As an editor said to me this morning, the nature of MAGA
conspiracy theories will likely shift from “what is our terrible government
hiding from the people?” to “what are our terrible people hiding from the
government?” Greedy corporations, sinister pharmaceutical companies, violent
Venezuelan gang members: They’re the villains in the new Trump conspiracies,
and they’re all conveniently non-governmental elements.
And populists will be fine with it. My guess is that they
ultimately don’t care very much which conspiracies they need to use to scratch
their itch of hating elite, so long as they get to scratch it somehow.
Conspiracy theories are faddish. A few are deathless,
like the Kennedy assassination—another bust for Team Trump,
by the way—but most come and go according to political trends. You don’t hear
much anymore about “9/11 truth” (except, er, from certain
senators) because there’s nothing to be gained for either side by
mentioning it. The war on terror is over. Bushism has been rejected by both
parties.
Epstein and the “fedsurrection” might soon fade, too.

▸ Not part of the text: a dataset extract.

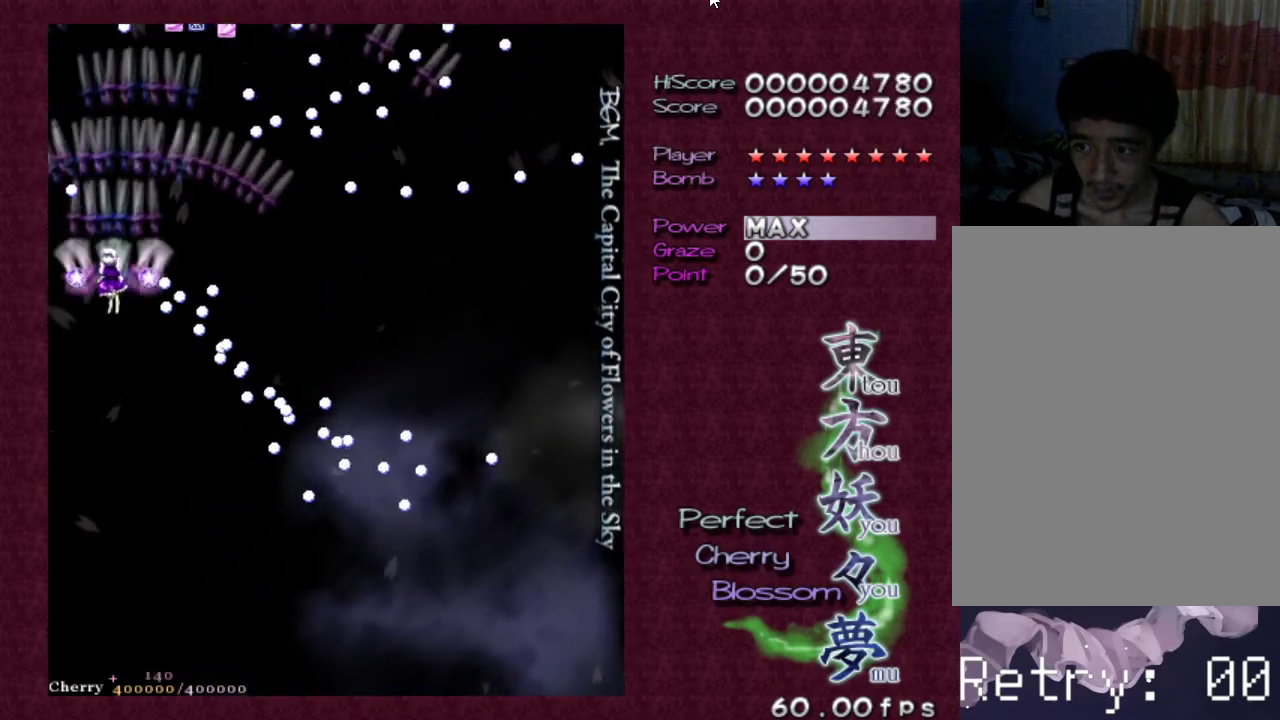
{"keys": ["down", "z"], "events": [[333, "up", "up"], [483, "down", "down"]]}
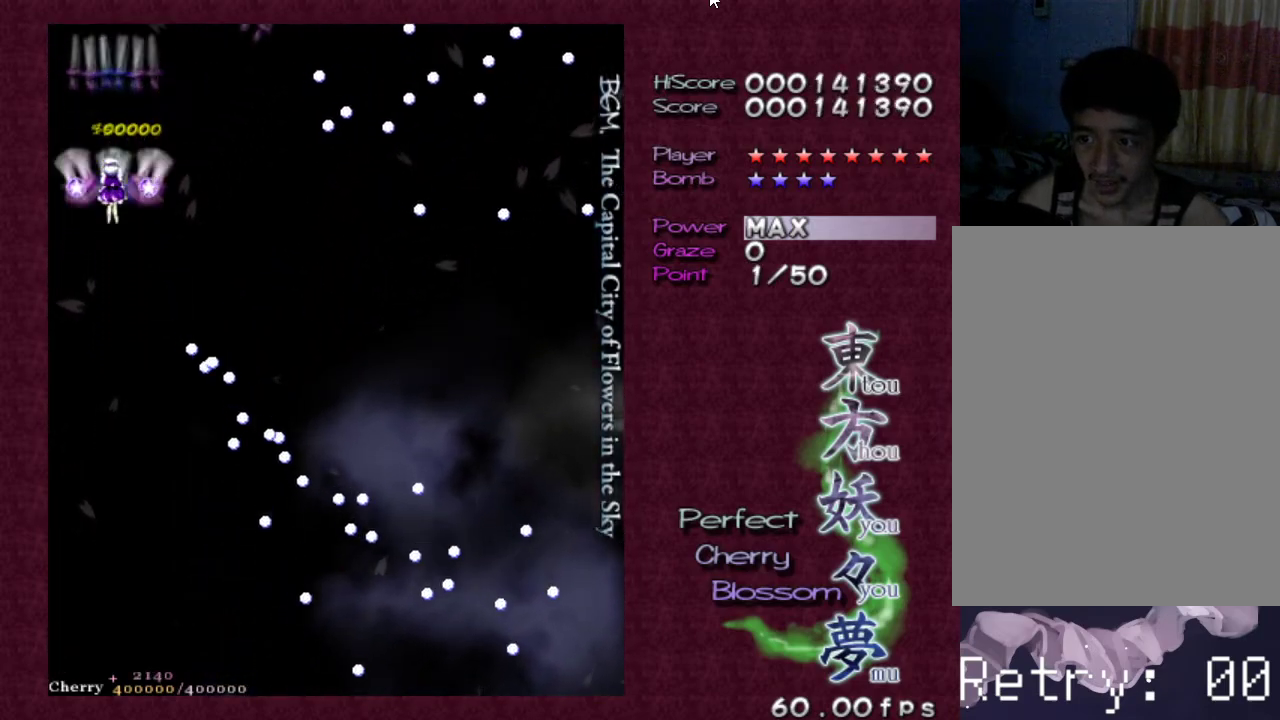
{"keys": ["right", "z"], "events": [[117, "down", "up"], [217, "down", "down"], [217, "right", "down"], [367, "down", "up"], [367, "right", "up"], [450, "right", "down"]]}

Once the right gets a juicy bone like “vaccines cause autism” to chew on, they
can leave those less meaty ones behind.
I doubt infotainers like Alex Jones and Glenn Beck will
struggle much to pivot from government conspiracies to anti-government
conspiracies, especially as Trumpism continues its transformation
into progressivism. Left-wingers have spent decades successfully demagoging
corporate America and the pharmaceutical industry; as long as populist
audiences have some malign, powerful influence to blame for America’s problems,
what does it matter if it’s the “deep state” or Moderna?
A few days ago, the president posted a video on Truth
Social that casually accused Bill and Hillary Clinton of having murdered
numerous people, including John F. Kennedy Jr. That’s the laziest, most
predictable conspiratorial smear to which a Republican can resort, fully 30
years out of date, but the fact that Trump stooped to it felt like a
meta-commentary on how conspiracy theories function in his politics. They don’t
have to be true, believable, or even relevant to be worthy. The target almost
doesn’t matter. The point is simply to signal one’s tribal affiliation by
impugning a common enemy.
That practice will go on among the grassroots right, even
with Trump and his people in charge of the government. Populists will continue
to position themselves opposite “elites” and to impugn them by imagining new
plots in which they’re involved—but the definition of “elite” is so cynically
adaptable to political circumstance that, to millions of Americans, neither the
president of the United States nor the richest man in history qualify. They’re
not giving up on conspiracy theories under Trump 2.0, they’re giving up (or
soon will) on the idea that government is the locus of “elite” corruption.
QAnon won, but even winners sometimes need to make adjustments.